Campo dell’Orto: Rai e Mediaset unite contro Netflix. Serve progetto con taglio nazionale, guidato dal servizio pubblico

Un’alleanza della televisione italiana che metta insieme Rai a Mediaset, per evitare che restino schiacciati dai colossi della televisione digitale globale come Netflix. Questa la proposta che l’ex direttore generale della Rai, Antonio Campo Dall’Orto, lancia in un’intervista pubblicata su La Stampa il 4 agosto. “Google, Facebook e Amazon contano di realizzare nel 2020 oltre 100 miliardi di ricavi pubblicitari, mentre solo nel 2018 hanno speso 50 miliardi in Ricerca e Sviluppo. Netflix spende un miliardo di dollari al mese nella produzione di contenuti e vince il Leone d’oro”, ha rilevato l’ex dg Rai, aggiungendo: “sono cifre immense: bisogna capire cosa significa entrare in una dinamica di confronto con loro, cosa comporta costruire un campione europeo e perché può essere importante farlo”.

Antonio Campo (Foto ANSA/GIORGIO ONORATI)

“La differenza di contenuti fra modello gratuito e a pagamento è netta. Dopo Netflix e Amazon Prime, è l’anno di AppleTV+ e Disney Plus. Le loro offerte fanno leva in primis su contenuti esclusivi, originali e globali”, spiega Campo Dall’Orto, secondo cui l’unica cosa che si può fare “è valutare se in ambito europeo c’è spazio per una aggregazione che offra alternative a chi consuma contenuti”.
Tenendo sempre presente però che “non si può parlare di un vero mercato continentale”. “Italiani e francesi, quando acquistano contenuti a pagamento o guardano film e serie, consumano prodotti differenti. Il taglio allora deve essere anzitutto nazionale. Anche perché gli unici in grado di proporre contenuti globali sono i gruppi con una rilevante capacità di investimento”, rimarca.

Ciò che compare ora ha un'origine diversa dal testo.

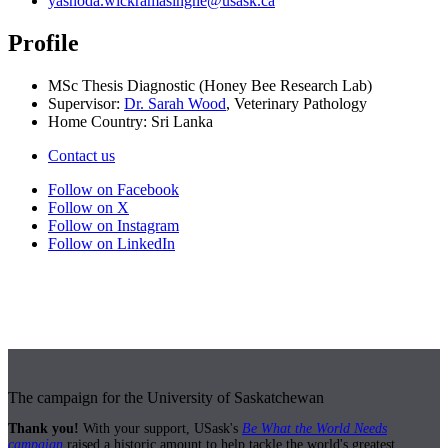
yashoda.wickramasinghe@usask.ca
Profile
MSc Thesis Diagnostic (Honey Bee Research Lab)
Supervisor:
Dr. Sarah Wood
, Veterinary Pathology
Home Country: Sri Lanka
Contact us
Follow on Facebook
Follow on X
Follow on Instagram
Follow on LinkedIn
The campaign for the University of Saskatchewan
Thank you!
With your support, USask's
Be What the World Needs
campaign
raised a historic amount to help tackle the world's greatest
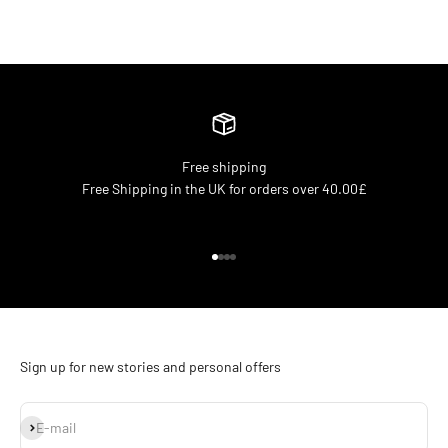
Free shipping
Free Shipping in the UK for orders over 40.00£
Go to item 1
Go to item 2
Go to item 3
Go to item 4
Sign up for new stories and personal offers
Subscribe
E-mail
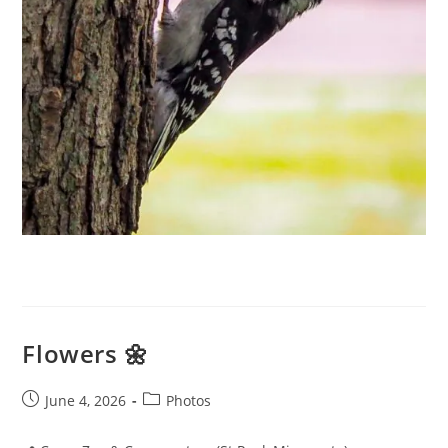
Flowers 🌼
Post
Post
June 4, 2026
Photos
published:
category:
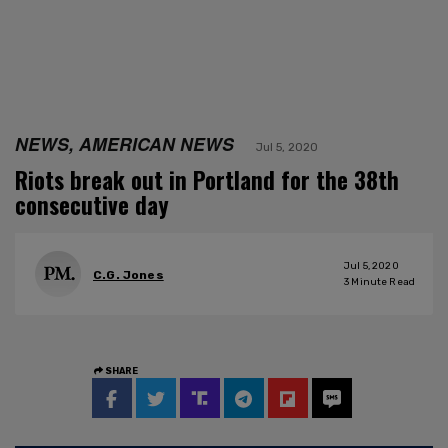
NEWS, AMERICAN NEWS
Jul 5, 2020
Riots break out in Portland for the 38th
consecutive day
Jul 5, 2020
C.G. Jones
3
Minute Read
SHARE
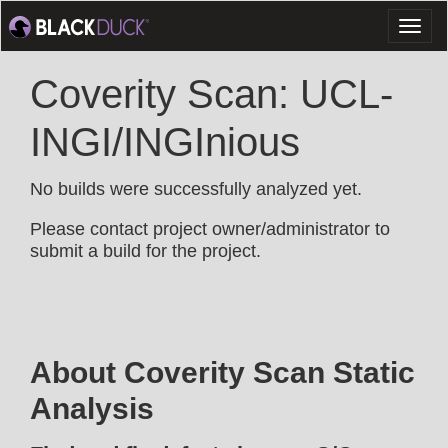
Toggl
naviga
Coverity Scan: UCL-
INGI/INGInious
No builds were successfully analyzed yet.
Please contact project owner/administrator to
submit a build for the project.
About Coverity Scan Static
Analysis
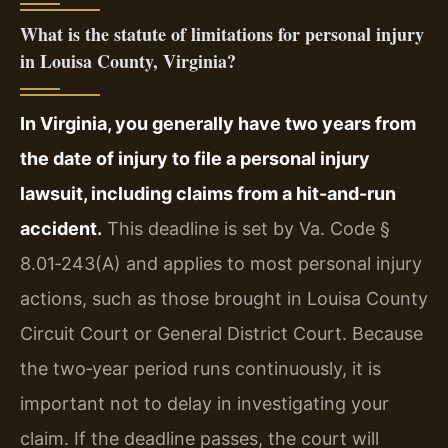
What is the statute of limitations for personal injury
in Louisa County, Virginia?
In Virginia, you generally have two years from
the date of injury to file a personal injury
lawsuit, including claims from a hit-and-run
accident.
This deadline is set by Va. Code §
8.01‑243(A) and applies to most personal injury
actions, such as those brought in Louisa County
Circuit Court or General District Court. Because
the two‑year period runs continuously, it is
important not to delay in investigating your
claim. If the deadline passes, the court will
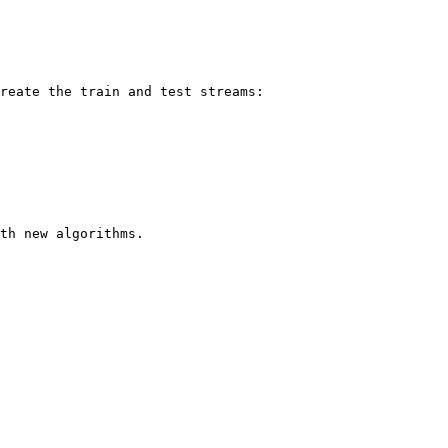
reate the train and test streams:

th new algorithms.
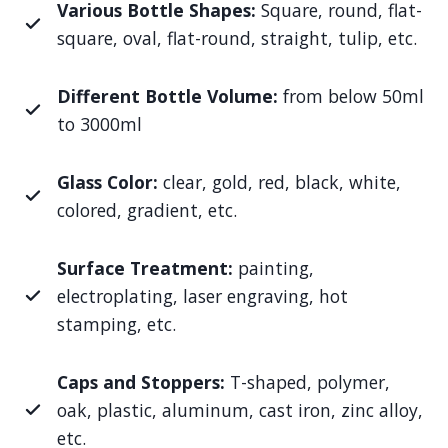
Various Bottle Shapes:
Square, round, flat-
square, oval, flat-round, straight, tulip, etc.
Different Bottle Volume:
from below 50ml
to 3000ml
Glass Color:
clear, gold, red, black, white,
colored, gradient, etc.
Surface Treatment:
painting,
electroplating, laser engraving, hot
stamping, etc.
Caps and Stoppers:
T-shaped, polymer,
oak, plastic, aluminum, cast iron, zinc alloy,
etc.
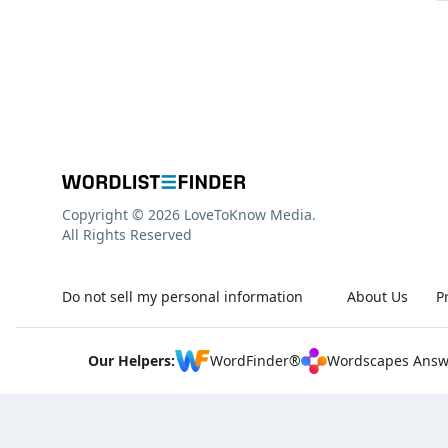
Copyright © 2026 LoveToKnow Media.
All Rights Reserved
Do not sell my personal information
About Us
P
Our Helpers:
WordFinder®
Wordscapes Answ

Questa sfida secondo il manager può avere due forme. La prima “è quella delle alleanze industriali europee”; la seconda è “un’aggregazione fondata sulla propria cultura di riferimento, un soggetto nazionale che metta insieme tutti i player rilevanti, nel nostro caso italiani”.
Per Campo Dall’Orto “un simile progetto non può che essere guidato dal servizio pubblico”.

“Quando ero alla Rai la mia strategia era orientata allo sviluppo di una piattaforma che fosse tecnologicamente e quantitativamente significativa (Raiplay) come alla produzione di fiction originali con una vocazione internazionale, quale L’Amica Geniale. Se questo è l’obiettivo, non c’è motivo per cui non si possa stare tutti in un luogo che accolga la totalità dei prodotti e che includa anche La7 e la produzione originale di Discovery. Certo, a patto che ci sia abbastanza forza per tutelare i diritti delle aziende singole”.

Ma per far stare in piedi con un progetto così, continua Campo dall’Orto, bisogna “unirei tutte le forze perché è necessario ampliare la scala. Servono certo chiare regole di ingaggio, perché chi offre contenuti gratuiti deve occupare una posizione distinta. Vuol dire non impegnarsi solo su un intrattenimento facile. Dato che Facebook ha 1,7 miliardi di utenti unici quotidiani nonostante i problemi avuti, e gli Over the Top venderanno la pubblicità digitale ad un prezzo sempre minore, per i soggetti tradizionali diventerà sempre più arduo arginare la loro ascesa”.

Infine un riferimento alla sua esperienza in Rai. “Se guardo indietro, posso solo rivendicare di aver provato a combinare innovazione e competenze per sviluppare un servizio pubblico adatto a una società che fatica a stare insieme”, dice, per poi aggiungere: “il canone è il modo per consentire al servizio pubblico di svolgere un ruolo di coesione sociale mentre la società è sfidata da una radicale trasformazione digitale”.